W czasie obchodów 76 rocznicy wybuchu Powstania Warszawskiego doszło do obrzydliwej prowokacji.  Jeden z aktywistów LGBT wywiesił na balkonie tęczową flagę. Potem wykonywał w kierunku idących w uroczystości rocznicowej obsceniczne gesty. Jest to tym bardziej oburzające, że szły tam rodziny z dziećmi.

 Do sytuacji doszło przy ul. Nowy Świat w Warszawie. Policja interweniowała w tej sprawie. Mundurowi weszli do mieszkania mężczyzny, którego zachowanie wywołało oburzenie wśród uczestników. Cała sytuacja wywołała też wiele oburzenia w mediach społecznościowych. Głos w tej sprawie zabrał na portalu Facebook poseł Patryk Jaki.

,,Kolejna prowokacja aktywistów LGBT. Tym razem w trakcie obchodów 76. rocznicy Powstania Warszawskiego. W marszu szły dzieci.
Co jeszcze muszą zrobić, aby duża cześć Polaków zrozumiała o co tu chodzi?”- napisał Patryk Jaki.

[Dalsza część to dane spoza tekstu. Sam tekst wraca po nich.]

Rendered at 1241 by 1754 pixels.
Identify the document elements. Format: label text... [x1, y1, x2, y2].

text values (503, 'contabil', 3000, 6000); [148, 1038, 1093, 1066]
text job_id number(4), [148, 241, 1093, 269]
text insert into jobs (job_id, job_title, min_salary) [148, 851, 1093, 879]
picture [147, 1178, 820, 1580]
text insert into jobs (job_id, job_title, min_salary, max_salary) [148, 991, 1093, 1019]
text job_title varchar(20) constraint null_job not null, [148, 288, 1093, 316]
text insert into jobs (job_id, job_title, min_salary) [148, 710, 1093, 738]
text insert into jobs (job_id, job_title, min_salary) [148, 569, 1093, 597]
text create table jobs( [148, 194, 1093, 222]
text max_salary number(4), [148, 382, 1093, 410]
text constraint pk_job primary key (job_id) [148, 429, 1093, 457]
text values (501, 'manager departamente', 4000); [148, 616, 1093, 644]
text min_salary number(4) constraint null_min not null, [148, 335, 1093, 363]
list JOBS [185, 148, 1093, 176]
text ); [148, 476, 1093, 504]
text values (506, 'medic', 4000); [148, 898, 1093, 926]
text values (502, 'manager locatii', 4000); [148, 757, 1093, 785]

Jak podkreślił nadkom. Marczak: , „skoro ulicą idą osoby, których celem jest oddanie hołdu bohaterom sprzed 76. lat, a wśród nich idą również dzieci, to trudno nazwać takie zachowanie normalnym”.

Obrzydliwa prowokacja tego mężczyzna nie była jedynym takim aktem, które zakłócały obchody rocznicy Powstania Warszawskiego. Podczas zabezpieczania Marszu Powstania Warszawskiego stołeczna policja kilkukrotnie interweniowała.

Z balkonu zrzucane były w stronę uczestników przemarszu plastikowe butelki. Kilka osób wywiesiło na balkonie banery z hasłami „Powstań przeciwko faszyzmowi” oraz „Feminizm nie faszyzm”

Do  incydentu doszło także przed Bazyliką Świętego Krzyża na Krakowskim Przedmieściu, gdy mężczyzna z tęczową flagą wszedł na schody w pobliżu pomnika Jezusa.

Ten skandaliczny akt także spotkał się w licznymi komentarzami w mediach społecznościowych:

,,Niesmaczna prowokacja aktywistów LGBT w trakcie obchodów 76. rocznicy Powstania Warszawskiego. Przedstawianie słusznych działań @PolskaPolicja przez @sikorskiradek oraz @BartStaszewski jako prześladowanie za orientację seksualną jest grosteskowe i żenujące.”